Profit Over Patients
Health insurance in the USA operates on a for-profit basis. Every dollar spent on claims is a dollar not made in profit. For instance, when a patient like myself undergoes a yearly physical, any additional tests or treatments can be seen as an unnecessary expense, reducing the profit margin of the insurance company. Here’s a personal experience that illustrates this:
Personal Experience
I visited my personal care physician (PCP) for my regular yearly physical. During this visit, my PCP, who might be referred to as a GP in the EU, noticed my PSA levels were higher than average for my age. Since my family has a history of prostate cancer, further testing was necessary. The insurance, however, initially approved the biopsy.
After the biopsy results came back clear, showing no cancer, I received a letter from the insurance company stating they were declining payment. Their justification was that the biopsy was "unnecessary as I am healthy and biopsy at my age is not necessary".

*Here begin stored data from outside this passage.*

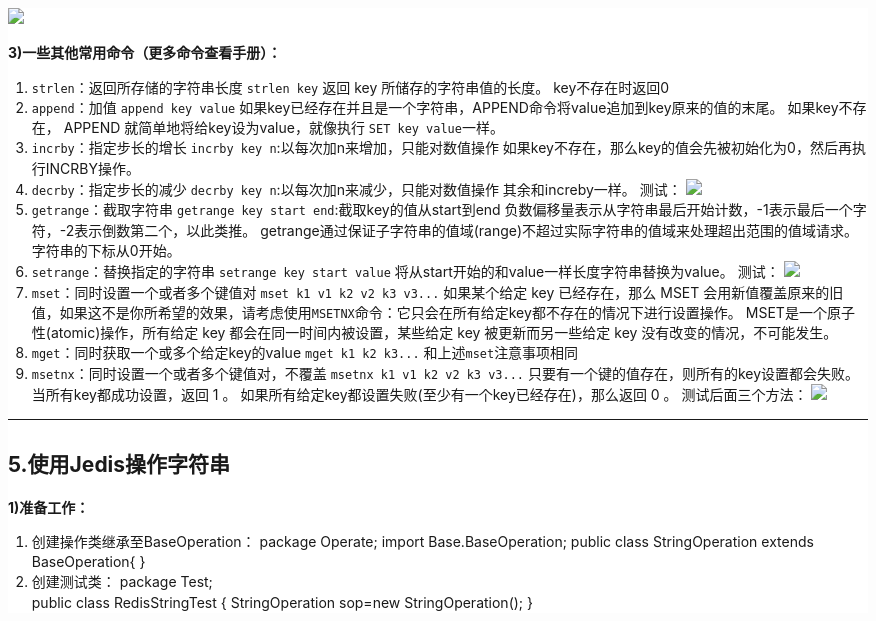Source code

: ![](http://p5ki4lhmo.bkt.clouddn.com/00034Redis%E5%AD%A6%E4%B9%A02-19.jpg)

**3)一些其他常用命令（更多命令查看手册）：**
1. `strlen`：返回所存储的字符串长度
`strlen key`
返回 key 所储存的字符串值的长度。
key不存在时返回0
2. `append`：加值
`append key value`
如果key已经存在并且是一个字符串，APPEND命令将value追加到key原来的值的末尾。
如果key不存在， APPEND 就简单地将给key设为value，就像执行 `SET key value`一样。
3. `incrby`：指定步长的增长
`incrby key n`:以每次加n来增加，只能对数值操作
如果key不存在，那么key的值会先被初始化为0，然后再执行INCRBY操作。
4. `decrby`：指定步长的减少
`decrby key n`:以每次加n来减少，只能对数值操作
其余和increby一样。
测试：
![](http://p5ki4lhmo.bkt.clouddn.com/00034Redis%E5%AD%A6%E4%B9%A02-20.jpg)
5. `getrange`：截取字符串
`getrange key start end`:截取key的值从start到end
负数偏移量表示从字符串最后开始计数，-1表示最后一个字符，-2表示倒数第二个，以此类推。
getrange通过保证子字符串的值域(range)不超过实际字符串的值域来处理超出范围的值域请求。
字符串的下标从0开始。
6. `setrange`：替换指定的字符串
`setrange key start value`
将从start开始的和value一样长度字符串替换为value。
测试：
![](http://p5ki4lhmo.bkt.clouddn.com/00034Redis%E5%AD%A6%E4%B9%A02-21.jpg)
7. `mset`：同时设置一个或者多个键值对
`mset k1 v1 k2 v2 k3 v3...`
如果某个给定 key 已经存在，那么 MSET 会用新值覆盖原来的旧值，如果这不是你所希望的效果，请考虑使用`MSETNX`命令：它只会在所有给定key都不存在的情况下进行设置操作。
MSET是一个原子性(atomic)操作，所有给定 key 都会在同一时间内被设置，某些给定 key 被更新而另一些给定 key 没有改变的情况，不可能发生。
8. `mget`：同时获取一个或多个给定key的value
`mget k1 k2 k3...`
和上述`mset`注意事项相同
9. `msetnx`：同时设置一个或者多个键值对，不覆盖
`msetnx k1 v1 k2 v2 k3 v3...`
只要有一个键的值存在，则所有的key设置都会失败。
当所有key都成功设置，返回 1 。
如果所有给定key都设置失败(至少有一个key已经存在)，那么返回 0 。
测试后面三个方法：
![](http://p5ki4lhmo.bkt.clouddn.com/00034Redis%E5%AD%A6%E4%B9%A02-22.jpg)

---
## 5.使用Jedis操作字符串
**1)准备工作：**
1. 创建操作类继承至BaseOperation：
		package Operate;
		import Base.BaseOperation;
		public class StringOperation extends BaseOperation{
		}
2. 创建测试类：
		package Test;	
		public class RedisStringTest {
			StringOperation sop=new StringOperation();
		}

Denial of Claims for Arbitrary Reasons
U.S. medical insurance companies view the need to pay out on claims as an “undesirable consequence” of being in the business of providing insurance. They prioritize their revenues over patient care. Insurance companies could care less about the quality of medical care, as long as they can justify paying less. Here are some disturbing examples from my personal experience:
Example 1: Mood Stabilizer Prescription Denial
When prescribed a mood stabilizer due to adverse reactions to other medications, the insurance company denied coverage, opting instead for medications on the market that I had previously found unsuitable. Despite my efforts to fight the decision, the denial persisted until the situation stabilized on its own.

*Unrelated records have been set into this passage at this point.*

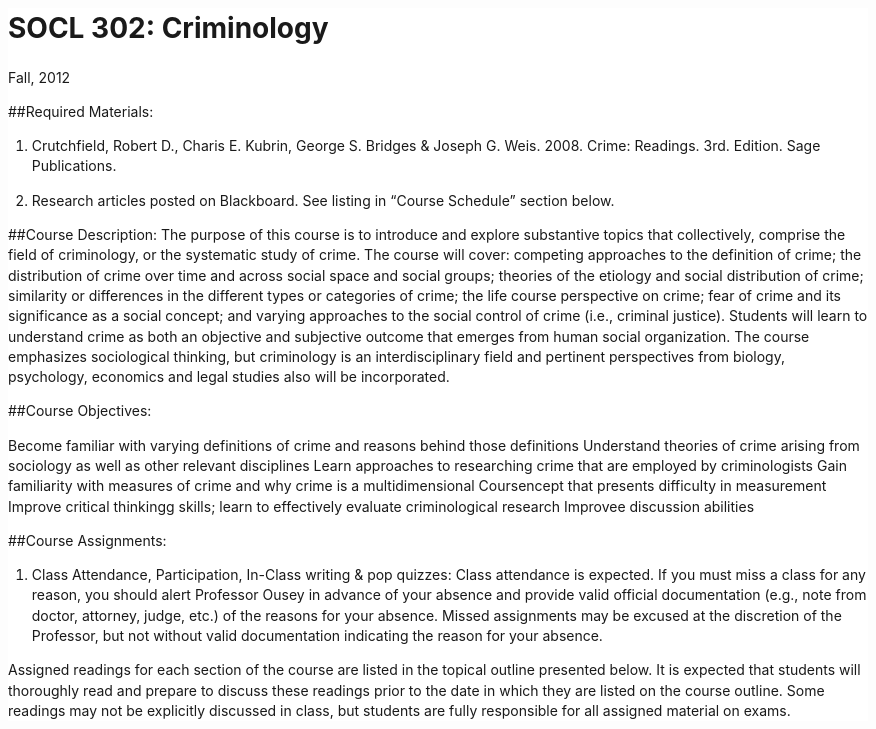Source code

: SOCL 302: Criminology
=====================

Fall, 2012

##Required Materials:
  1. Crutchfield, Robert D., Charis E. Kubrin, George S. Bridges &
  Joseph G. Weis. 2008. Crime: Readings. 3rd. Edition. Sage Publications.

  2. Research articles posted on Blackboard.  See listing in “Course
  Schedule” section below.  

##Course Description:
The purpose of this course is to introduce and explore substantive
topics that collectively, comprise the field of criminology,
or the systematic study of crime.  The course will cover: competing
approaches to the definition of crime; the distribution of crime over
time and across social space and social groups; theories of the
etiology and social distribution of crime; similarity or differences
in the different types or categories of crime; the life course
perspective on crime; fear of crime and its significance as a social
concept; and varying approaches to the social control of crime (i.e.,
criminal justice).  Students will learn to understand crime as both
an objective and subjective outcome that emerges from human social
organization.  The course emphasizes sociological thinking, but
criminology is an interdisciplinary field and pertinent perspectives
from biology, psychology, economics and legal studies also will be
incorporated. 

##Course Objectives:

Become familiar with varying definitions of crime and reasons
behind those definitions
Understand theories of  crime arising from sociology as well as other
relevant disciplines
Learn approaches to researching crime that are employed by
criminologists
Gain familiarity with measures of crime and why crime is a
multidimensional Coursencept that presents difficulty in measurement
Improve critical thinkingg skills; learn to effectively evaluate
criminological research
Improvee discussion abilities 

##Course Assignments:

  1. Class Attendance, Participation, In-Class writing & pop quizzes:
  Class attendance is expected.  If you must miss a class for any
  reason, you should alert Professor Ousey in advance of your absence
  and provide valid official documentation (e.g., note from doctor,
  attorney, judge, etc.) of the reasons for your absence.  Missed
  assignments may be excused at the discretion of the Professor,
  but not without valid documentation indicating the reason for your
  absence.  

  Assigned readings for each section of the course are listed in the
  topical outline presented below.  It is expected that students will
  thoroughly read and prepare to discuss these readings prior to the
  date in which they are listed on the course outline.  Some readings may
  not be explicitly discussed in class, but students are fully
  responsible for all assigned material on exams.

Example 2: Ambulance and Hospital Stay
In another instance, a broken patella required an ambulance, a five-day stay in the hospital, major surgery, and seven months of physical therapy. Two months after the accident, I received a bill for the ambulance ride, as the insurance refused to cover it. The insurance company eventually paid after negotiations, but the experience was distressing, given the critical nature of the situation.
Arbitrary Practices
Further, companies engage in discretion that is far from transparent. For instance, my mother, who managed a couple of medical offices, faced the issue of claims being consistently ignored. She sent duplicate claims to insurers several days apart, hoping to catch their attention. Some insurance companies simply ignored the first claim, hoping that the issue would be overlooked.
The Impact on Patients
The denial of claims and the arbitrary practices of U.S. health insurance companies significantly impact patient care. These practices can delay necessary treatments, subject patients to financial stress, and at times, even place their health at risk. As a result, I am seriously considering leaving the USA for healthcare reasons.
It is imperative for patients and policymakers to address these issues, advocating for more transparent and ethical practices in the healthcare insurance industry. The well-being of patients should always be the top priority.